--- START ---
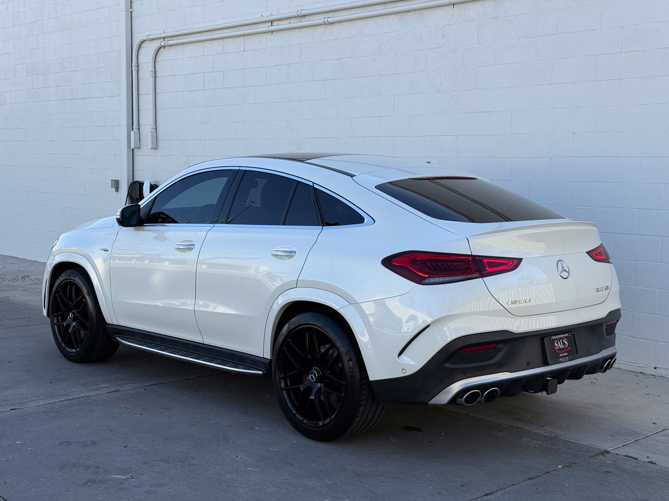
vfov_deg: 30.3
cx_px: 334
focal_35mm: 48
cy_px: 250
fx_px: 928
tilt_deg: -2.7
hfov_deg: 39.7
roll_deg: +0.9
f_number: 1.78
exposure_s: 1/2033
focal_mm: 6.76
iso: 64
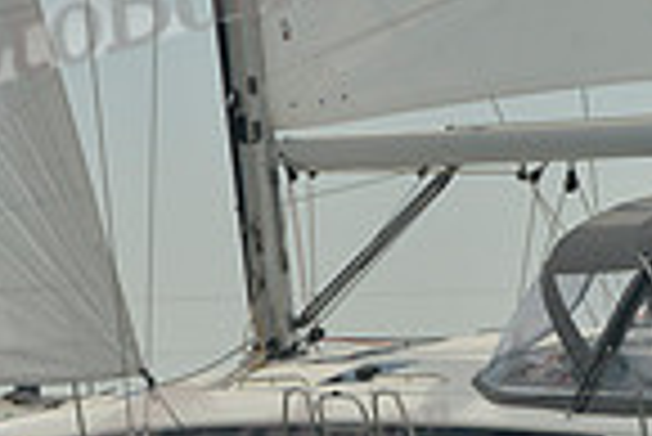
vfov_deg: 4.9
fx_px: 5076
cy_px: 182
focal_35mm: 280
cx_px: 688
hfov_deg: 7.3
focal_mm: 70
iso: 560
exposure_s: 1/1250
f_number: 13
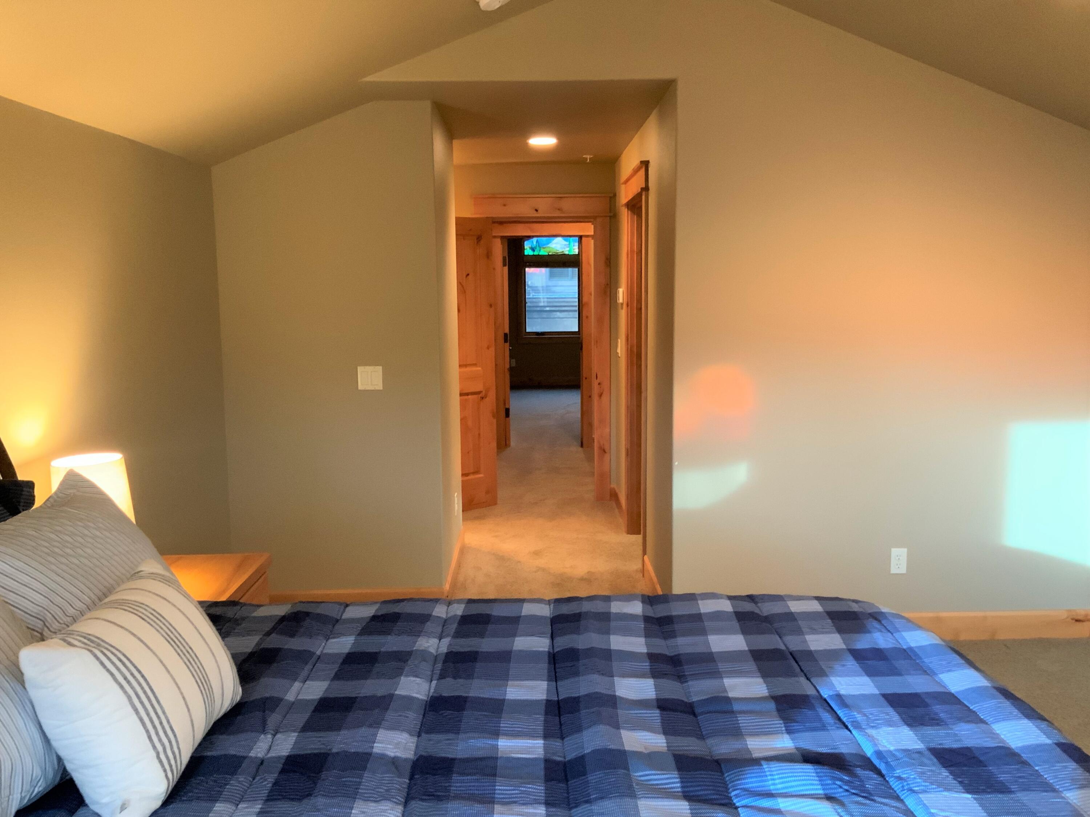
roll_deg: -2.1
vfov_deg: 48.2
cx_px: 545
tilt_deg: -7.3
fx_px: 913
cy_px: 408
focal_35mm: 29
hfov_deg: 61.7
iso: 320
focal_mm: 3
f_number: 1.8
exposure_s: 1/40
--- END ---
--- START ---
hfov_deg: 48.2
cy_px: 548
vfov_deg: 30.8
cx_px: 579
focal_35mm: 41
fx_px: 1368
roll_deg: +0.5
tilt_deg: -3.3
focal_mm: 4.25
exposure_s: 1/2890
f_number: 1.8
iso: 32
--- END ---
--- START ---
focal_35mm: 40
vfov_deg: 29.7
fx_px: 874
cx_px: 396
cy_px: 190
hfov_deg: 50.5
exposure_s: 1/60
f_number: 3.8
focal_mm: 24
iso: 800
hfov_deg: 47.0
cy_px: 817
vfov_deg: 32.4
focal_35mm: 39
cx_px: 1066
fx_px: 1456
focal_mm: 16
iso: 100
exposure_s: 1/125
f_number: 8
--- END ---
Return only the stretch above from the line containing "tilt_deg: -2.7" through the line containing "exposure_s: 1/40", word for word and without pictures.

tilt_deg: -2.7
hfov_deg: 39.7
roll_deg: +0.9
f_number: 1.78
exposure_s: 1/2033
focal_mm: 6.76
iso: 64
vfov_deg: 4.9
fx_px: 5076
cy_px: 182
focal_35mm: 280
cx_px: 688
hfov_deg: 7.3
focal_mm: 70
iso: 560
exposure_s: 1/1250
f_number: 13
roll_deg: -2.1
vfov_deg: 48.2
cx_px: 545
tilt_deg: -7.3
fx_px: 913
cy_px: 408
focal_35mm: 29
hfov_deg: 61.7
iso: 320
focal_mm: 3
f_number: 1.8
exposure_s: 1/40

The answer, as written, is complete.